Although sleep aids are frequently linked to deteriorating memory loss in the elderly, I think the advantages of getting a good night’s sleep exceed any possible hazards. According to him, there are too many cooks in the kitchen these days, and if dementia is a concern, you should speak with a specialist like me who makes it their career to diagnose and treat dementia patients. The best strategy to lower one’s risk of dementia, according to Segil, is to alter one’s lifestyle, since middle-aged habits shape one’s later years. He informed us that some tests related to the genetics of dementia do not ensure the onset of dementia and that false-positive test results are common. I would suggest leading a healthy lifestyle to prevent the need for a doctor’s prescription medication. If medication is required, I would suggest consulting a board-certified neurologist for guidance on which medications to take as you age.

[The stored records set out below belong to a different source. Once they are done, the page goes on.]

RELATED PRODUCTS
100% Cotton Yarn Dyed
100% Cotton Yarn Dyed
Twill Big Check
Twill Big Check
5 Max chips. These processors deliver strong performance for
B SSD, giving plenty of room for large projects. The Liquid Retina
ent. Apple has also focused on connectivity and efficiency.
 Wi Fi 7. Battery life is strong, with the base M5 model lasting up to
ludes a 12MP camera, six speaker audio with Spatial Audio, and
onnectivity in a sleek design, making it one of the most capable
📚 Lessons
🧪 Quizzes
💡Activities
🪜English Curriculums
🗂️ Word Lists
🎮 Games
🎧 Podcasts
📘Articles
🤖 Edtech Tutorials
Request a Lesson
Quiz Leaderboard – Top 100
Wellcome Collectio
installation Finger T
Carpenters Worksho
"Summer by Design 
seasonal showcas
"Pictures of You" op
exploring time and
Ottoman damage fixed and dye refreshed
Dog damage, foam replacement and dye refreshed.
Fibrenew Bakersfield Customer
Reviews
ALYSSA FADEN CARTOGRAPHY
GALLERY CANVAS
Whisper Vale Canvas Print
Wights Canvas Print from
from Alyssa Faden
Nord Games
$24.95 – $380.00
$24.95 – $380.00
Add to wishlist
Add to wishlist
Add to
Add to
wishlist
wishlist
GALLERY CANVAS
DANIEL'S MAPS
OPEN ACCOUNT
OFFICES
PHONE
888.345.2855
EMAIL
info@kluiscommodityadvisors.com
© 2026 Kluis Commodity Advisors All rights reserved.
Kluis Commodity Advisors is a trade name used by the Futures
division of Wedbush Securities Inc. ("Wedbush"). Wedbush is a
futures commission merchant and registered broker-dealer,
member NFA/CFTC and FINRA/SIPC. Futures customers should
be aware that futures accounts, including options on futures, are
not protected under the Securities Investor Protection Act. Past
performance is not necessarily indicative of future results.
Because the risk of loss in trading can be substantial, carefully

Over 55 million people worldwide suffer from dementia, which is estimated to cost more than $1 trillion. Up to 70% of those affected have Alzheimer’s disease, which is typified by the accumulation of two proteins, tau and amyloid. Adults with early symptomatic Alzheimer’s disease, including those with mild cognitive impairment (MCI) and mild dementia with confirmed amyloid plaques, can now receive treatment with the monoclonal antibody donanemab, which was approved by the Food and Drug Administration (FDA) in July 2024. In 2024, the FDA granted accelerated approval to two additional monoclonal antibodies, lecanemab and aducanumab, after encouraging trial outcomes.
Alzheimer’s disease can be managed with the help of current treatments, but the disease’s progression is unaffected. In a global phase 3 clinical study, donanemab reduced cognitive decline in individuals with low/medium tau levels by 35% when compared to a placebo. There is broad agreement that multiple approaches are likely required to provide maximally effective treatment and the authors of the new review point out that these treatments target a single pathway in a complex condition and carry a significant risk of severe side effects. Although they emphasize that repurposing current medications for potential dementia treatment is a global priority, experts argue that, given the complexity of dementia and Alzheimer’s disease, more research is necessary to determine the specific effects of such medications.